Results from the benefit study revealed significant improvements in clinical outcomes of patients who received early treatment compared to those who did not.
In the current study, researchers used samples from the past study population to assess vitamin D levels and measure gene expression. They noticed seasonal fluctuation in vitamin D levels that mimicked fluctuations in lesion counts. The researchers found that the highest vitamin D levels were associated with the fewest lesions.
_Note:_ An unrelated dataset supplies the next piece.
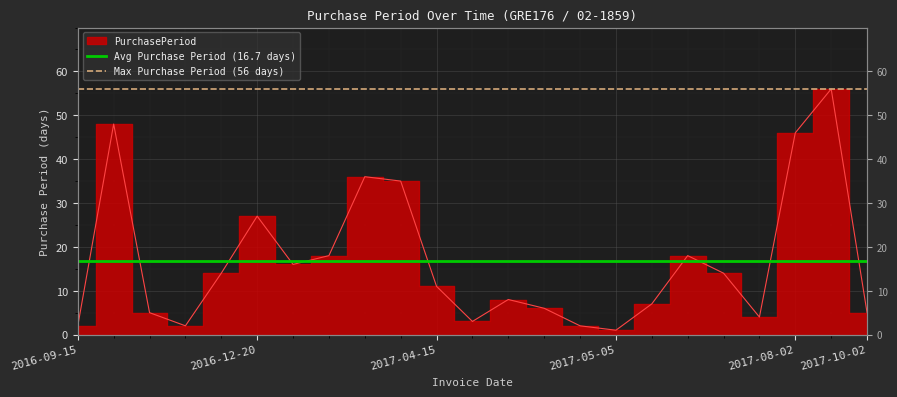

How many series are shown in this chart?

2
“There is about a 57% reduced risk of new gadolinium lesions with every 50 nmol/liter [20 ng/ml] increase in vitamin D,” reported Dr. Munger.
The researchers found that both interferon β – which is known to reduce lesions – and higher vitamin D levels were significantly protective against the development of new lesions. They also looked at gene expression from the collected blood samples and found that there were 63 genes associated with vitamin D, 770 with interferon, and more than 5000 associated with lesions. There was overlap between the different gene sets, suggesting shared pathways.
Although this research doesn’t prove causation, it does offer important information about vitamin D’s role in multiple sclerosis.